Hopefully, these modest contributions to the study of Jewish and Christian antiquity underline the truth of the Gilbert and Sullivan line “Things are seldom what they seem.”1 We are often dealing with what I have called elsewhere “evolved literature,” not necessarily “authored” pieces of the sort to which we have become accustomed in our modern world.2 This is especially true of the Abraham recensions, the Testaments of the Patriarchs, parts of the Enoch and Ezra cycles, and probably of the Dialogue of Timothy and Aquila; on the “authored” side stands Philo, almost alone. Pliny and Josephus are, in their own acquisitive ways, somewhere in-between.
1 Gilbert and Sullivan, “H.M.S. Pinafore” (1878) [variant, "Things are seldom as they seem"]

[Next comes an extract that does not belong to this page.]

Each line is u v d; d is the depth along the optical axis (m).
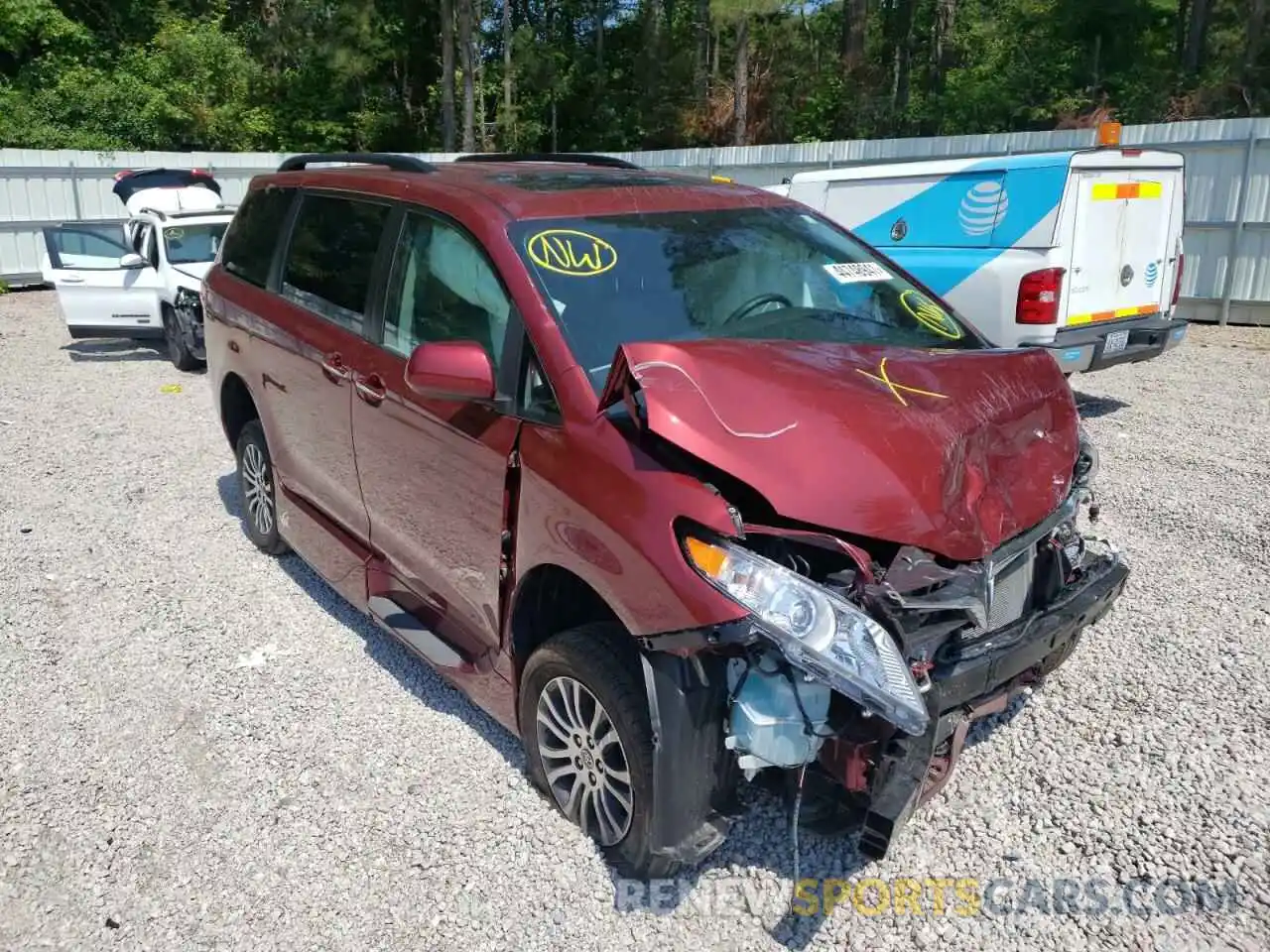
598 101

2 Barnabas and the Didache (1965) 1.
  How it is possible to step into these evolutionary streams at various points in order to derive firm “historical” details and conclusions is a major problem. In addition to the complex problems of continuities and discontinuities of ideas and perspectives, of “borrowing” and “adapting” earlier materials, we often neglect to take into consideration the “physical” realities of the worlds with which we deal. How shall we think about “bible” in a world of individual scrolls and similarly constrained early codices?3 Where there is no general educational system in place -- if, indeed, that was the situation -- how do traditions get transmitted and presentational methods developed? Where most of our written evidence comes from copies of copies that have been transmitted and possibly transformed over centuries of time through many generations of users—and sometimes only in translations, even translations of translations -- how confident can we be of materials that on other grounds can be shown to have been problematic at some stages in the process?
3 See my “The Codex and Canon Consciousness” (2002) for some aspects of this problem.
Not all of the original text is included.